![Sample our Social Sciences journals, sign in here to start your FREE access for 14 days]({"type":"image" , "src" : "/sda/110822/TOC-Subject-Sample-2021-Social-Sciences.jpg"})
Abstract
Developmental transitions are experienced throughout the life course and necessitate adapting to consequential and unpredictable changes that can undermine health. Our six-month study (n = 239) explored whether selective secondary control striving (motivation-focused thinking) protects against the elevated levels of stress and depressive symptoms increasingly common to young adults navigating the challenging school-to-university transition. Path analyses supplemented with tests of moderated mediation revealed that, for young adults who face challenging obstacles to goal attainment, selective secondary control indirectly reduced long-term stress-related physical and depressive symptoms through selective primary control and previously unexamined measures of discrete emotions. Results advance the existing literature by demonstrating that (a) selective secondary control has health benefits for vulnerable young adults and (b) these benefits are largely a consequence of the process variables proposed in Heckhausen et al.’s (2010) theory.
Disclosure statement
No potential conflict of interest was reported by the authors.
Notes
1. This calculation is based on an 11% prevalence among American university students (ACHA, Citation2012) relative to a 7% prevalence in the American general population (Kessler et al., Citation2005).
2. Note that although the transition from high school to university can be construed as a discrete shift (e.g. high school students become university students on the first day of class), we regard the process of adapting to this major developmental transition as one that occurs over an extended period of time and throughout the first year of university. This is because many first-year students struggle to successfully navigate novel, unpredictable and ongoing challenges during this transition that include new living arrangements, financial responsibilities, critical career choices, novel learning environments, increased pressures to excel and frequent failures (see Perry, Citation1991, Citation2003; Perry, Stupnisky, Hall, Chipperfield, & Weiner, Citation2010).

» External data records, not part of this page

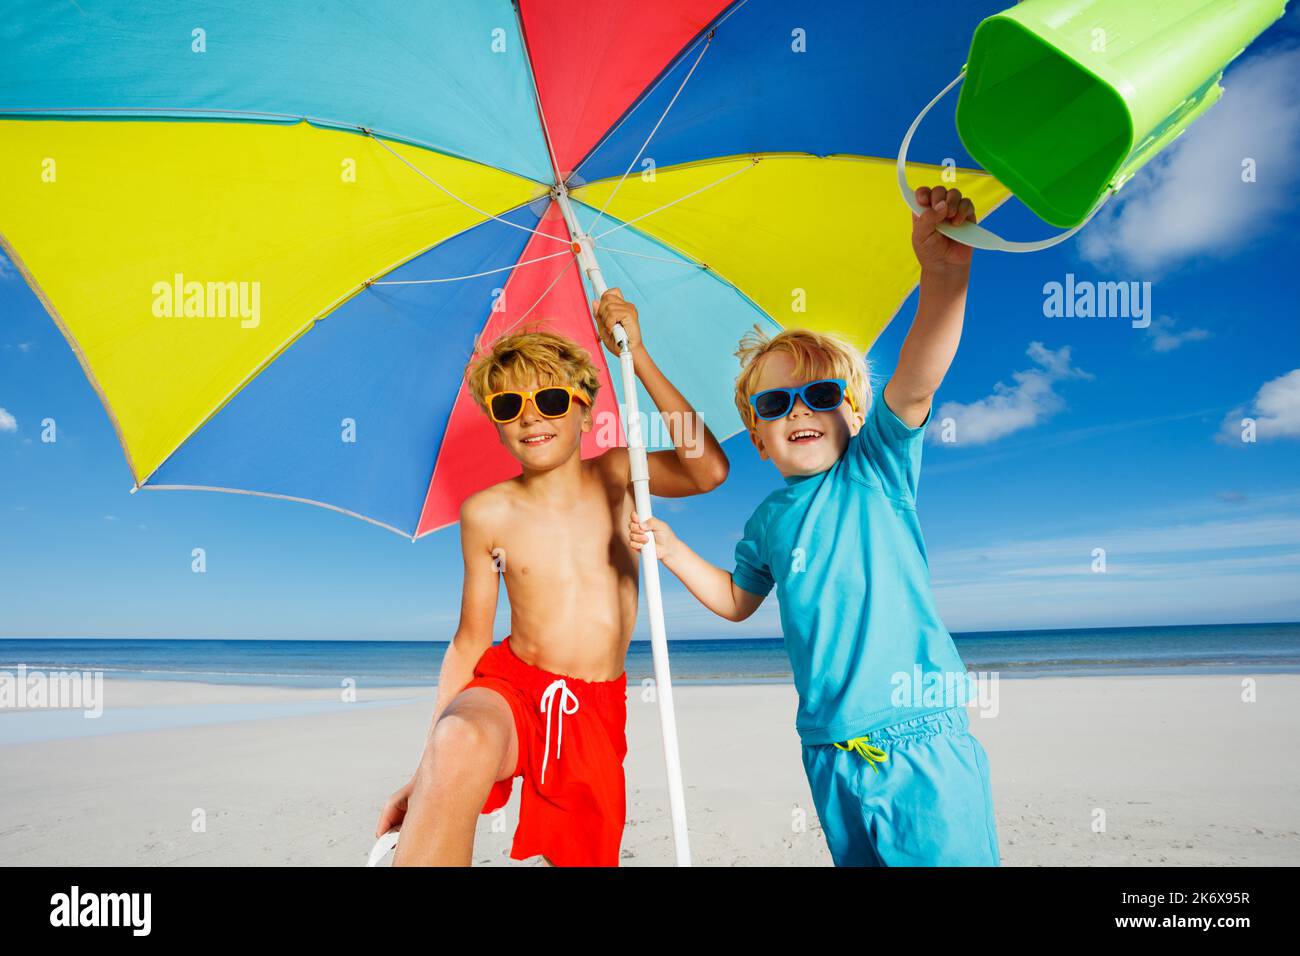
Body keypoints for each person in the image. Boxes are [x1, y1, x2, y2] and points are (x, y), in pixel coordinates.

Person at [628, 185, 1000, 866]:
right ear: (758, 436)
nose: (801, 409)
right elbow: (738, 602)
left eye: (822, 394)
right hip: (828, 748)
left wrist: (944, 276)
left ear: (854, 415)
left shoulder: (875, 470)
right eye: (777, 402)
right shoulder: (768, 520)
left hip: (918, 736)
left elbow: (916, 381)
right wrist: (673, 549)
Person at [376, 288, 728, 866]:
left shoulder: (620, 472)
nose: (531, 416)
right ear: (495, 424)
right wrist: (427, 771)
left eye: (551, 399)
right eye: (508, 407)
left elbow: (707, 468)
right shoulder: (486, 512)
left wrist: (636, 355)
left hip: (594, 708)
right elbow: (470, 639)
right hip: (512, 687)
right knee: (458, 741)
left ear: (587, 410)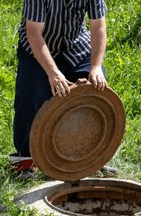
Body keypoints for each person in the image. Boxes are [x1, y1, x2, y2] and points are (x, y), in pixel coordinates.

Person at [10, 0, 116, 179]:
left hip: (75, 47)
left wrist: (96, 67)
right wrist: (53, 72)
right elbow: (33, 32)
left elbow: (98, 26)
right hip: (37, 47)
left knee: (96, 91)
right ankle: (25, 160)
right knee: (29, 98)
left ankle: (93, 157)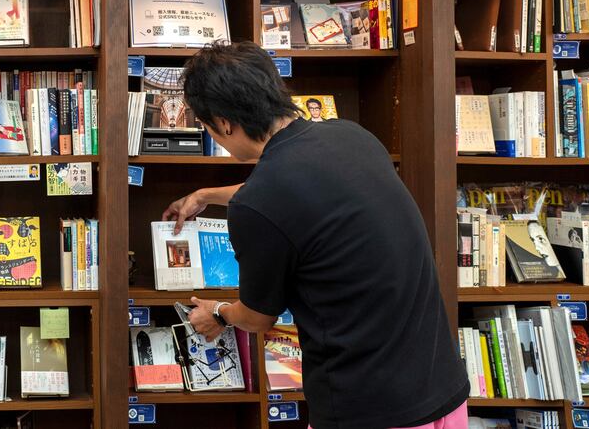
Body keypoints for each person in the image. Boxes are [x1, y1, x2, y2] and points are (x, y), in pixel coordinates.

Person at [162, 41, 469, 429]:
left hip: (368, 409)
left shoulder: (259, 203)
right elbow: (297, 195)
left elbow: (257, 318)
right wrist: (205, 196)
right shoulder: (351, 137)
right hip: (444, 391)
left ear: (223, 123)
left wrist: (218, 313)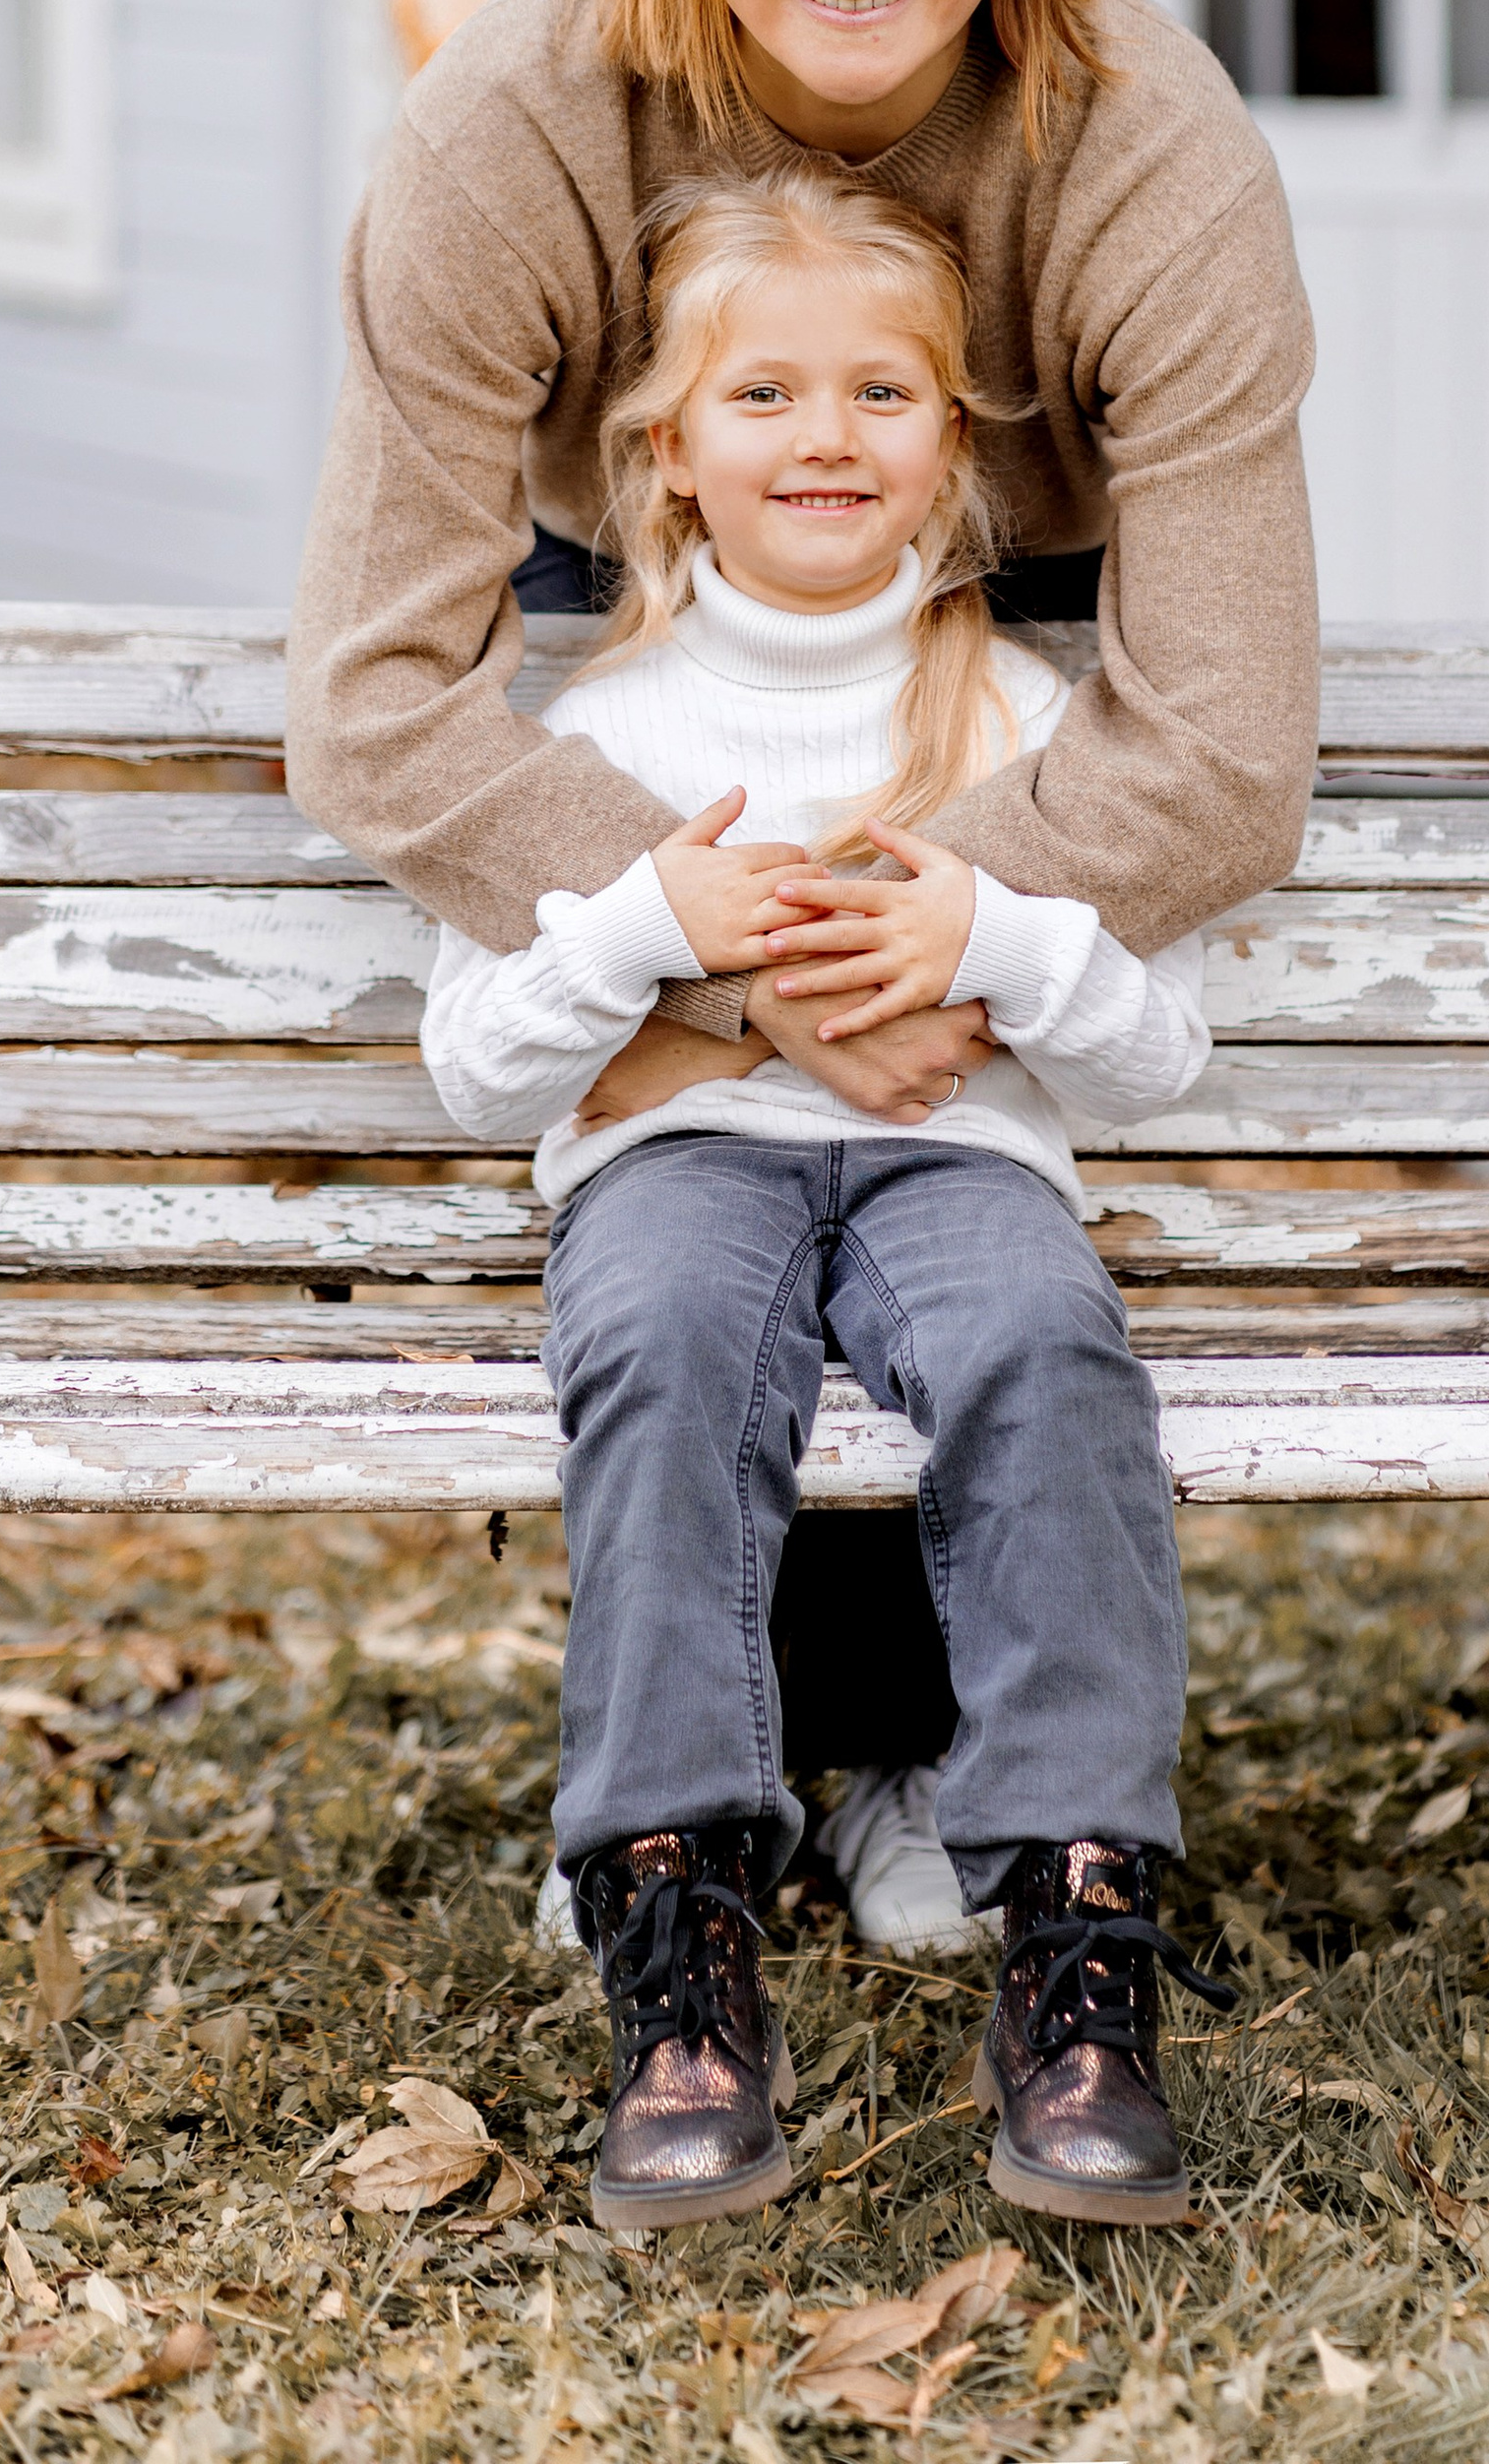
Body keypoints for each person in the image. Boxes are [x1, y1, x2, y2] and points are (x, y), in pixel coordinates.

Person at [285, 0, 1320, 1941]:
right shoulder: (509, 130)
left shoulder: (1151, 157)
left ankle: (931, 1753)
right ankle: (724, 1771)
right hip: (656, 604)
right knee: (710, 1225)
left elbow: (1216, 739)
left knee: (952, 1218)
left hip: (1018, 620)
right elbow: (377, 692)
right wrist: (738, 958)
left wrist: (887, 938)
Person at [420, 170, 1234, 2230]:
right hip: (673, 1174)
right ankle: (676, 1924)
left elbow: (1155, 1055)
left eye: (881, 391)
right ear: (666, 453)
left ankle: (1075, 1934)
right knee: (662, 1345)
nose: (825, 436)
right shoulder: (591, 732)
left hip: (961, 1161)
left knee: (1043, 1346)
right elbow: (480, 1070)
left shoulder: (1029, 723)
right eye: (762, 392)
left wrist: (998, 936)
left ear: (951, 444)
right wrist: (642, 925)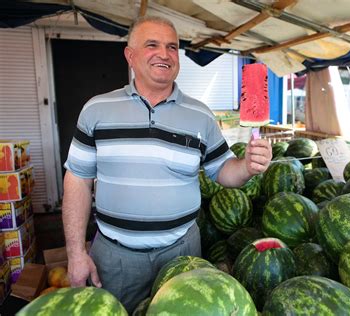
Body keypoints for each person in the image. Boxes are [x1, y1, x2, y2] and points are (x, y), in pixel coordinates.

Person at [62, 15, 272, 313]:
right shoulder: (96, 109)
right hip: (116, 258)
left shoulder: (200, 115)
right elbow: (77, 179)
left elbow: (224, 171)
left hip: (183, 254)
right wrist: (75, 253)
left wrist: (248, 166)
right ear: (130, 55)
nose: (164, 54)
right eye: (152, 45)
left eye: (172, 47)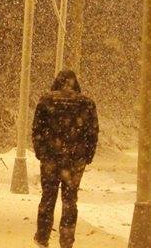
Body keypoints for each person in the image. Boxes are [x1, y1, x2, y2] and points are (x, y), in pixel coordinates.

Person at [32, 69, 99, 248]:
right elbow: (92, 133)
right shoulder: (86, 103)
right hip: (75, 160)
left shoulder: (46, 101)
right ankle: (67, 240)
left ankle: (42, 236)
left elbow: (37, 130)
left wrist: (42, 153)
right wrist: (87, 156)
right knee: (70, 200)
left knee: (48, 197)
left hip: (51, 159)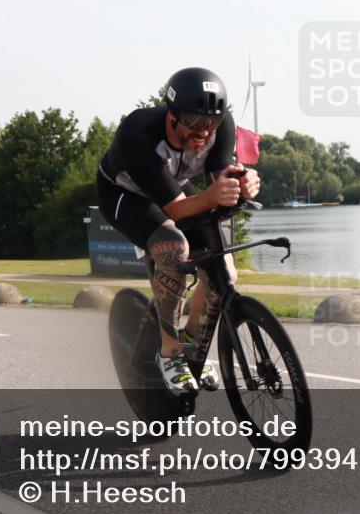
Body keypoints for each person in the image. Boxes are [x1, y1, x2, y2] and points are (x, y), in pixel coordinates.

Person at [96, 67, 261, 395]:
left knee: (224, 270)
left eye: (212, 121)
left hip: (174, 189)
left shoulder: (221, 127)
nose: (205, 130)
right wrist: (212, 197)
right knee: (173, 249)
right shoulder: (138, 132)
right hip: (124, 194)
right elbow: (175, 209)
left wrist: (244, 186)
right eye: (194, 120)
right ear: (172, 116)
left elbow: (219, 187)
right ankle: (170, 354)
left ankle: (191, 343)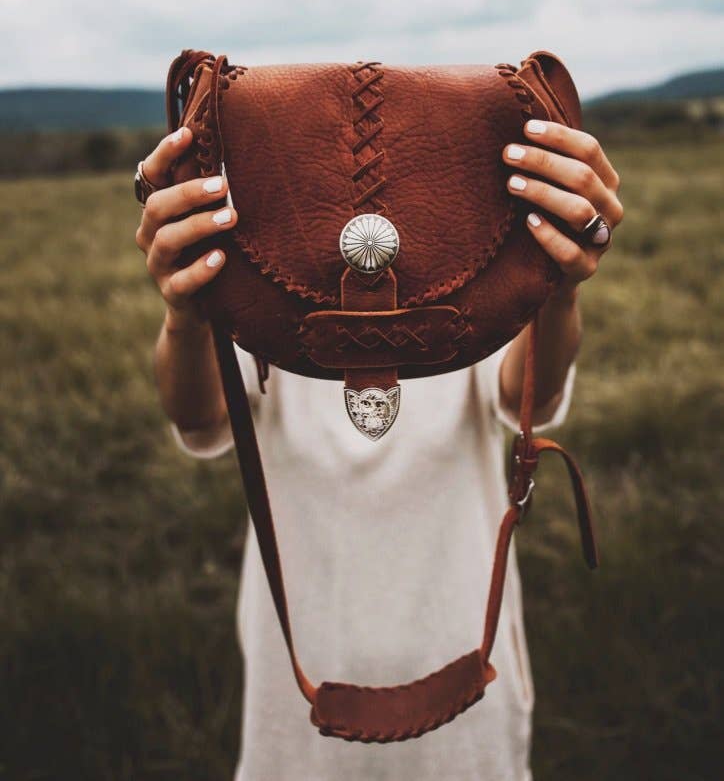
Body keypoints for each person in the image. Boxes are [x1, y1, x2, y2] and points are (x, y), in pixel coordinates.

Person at [135, 116, 622, 781]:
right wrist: (185, 316)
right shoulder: (263, 259)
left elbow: (526, 399)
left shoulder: (471, 256)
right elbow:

3. Note that in densely populated regions containing a variety of academic institutions, some students with low HSGs may calibrate their level of challenge by choosing to enrol in less challenging universities and programmes. However, this is unlikely to be the case for low HSG students in the present sample who were enrolled at the only large, research-intensive university in an expansive Canadian province with a small population and who therefore had limited options for post-secondary education. More broadly, evidence suggests many university students may struggle to calibrate their level of challenge given that national estimates indicate nearly 30% of freshman withdraw from their institutions and less than 60% graduate after six years (Snyder & Dillow, Citation2013).
4. Secondary (rT1–T2 = .61) and primary (rT1–T2 = .63) control were also assessed at Time 2, and both measures exhibited moderate stability over time. Assessing primary control at Time 2 also enabled us to examine whether secondary control’s effects remained reliable when accounting for autoregressive effects. Simple slope analyses indicated secondary control remained a significant predictor of Time 2 primary control at low and high HSG despite accounting for variability in the Time 1 measure.
5. Because data on Time 2 measures were also collected at Time 1 (i.e. positive and negative emotion, depressive symptoms and stress-related physical symptoms), we conducted supplemental ordinary least square regression (OLS) analyses to determine whether significant paths in the depressive and stress-related physical symptoms models remained reliable when accounting for autoregressive effects. All effects remained significant when accounting for variability in the Time 1 measures.
6. As part of our supplemental analyses, we conducted a simple Secondary Control × HSG moderation model to determine whether secondary control promoted performance for students with low HSGs in the absence of the mediators. Consistent with the preliminary results reported earlier, these simple slope analyses revealed that secondary control predicted increased performance for those with low (β = .24, p = .007) but not high (β = −.06, p = .427) HSGs despite controlling for age and gender.
7. Data on students’ first test scores (September) were also collected, and supplemental OLS regression analyses indicated that both positive and negative emotion remained reliable predictors of Time 3 test performance (April) when accounting for autoregressive effects (i.e. students’ initial test scores).
8. Calculations of the magnitudes of selective secondary control’s indirect effects on the health/performance outcomes are based on only significant individual paths.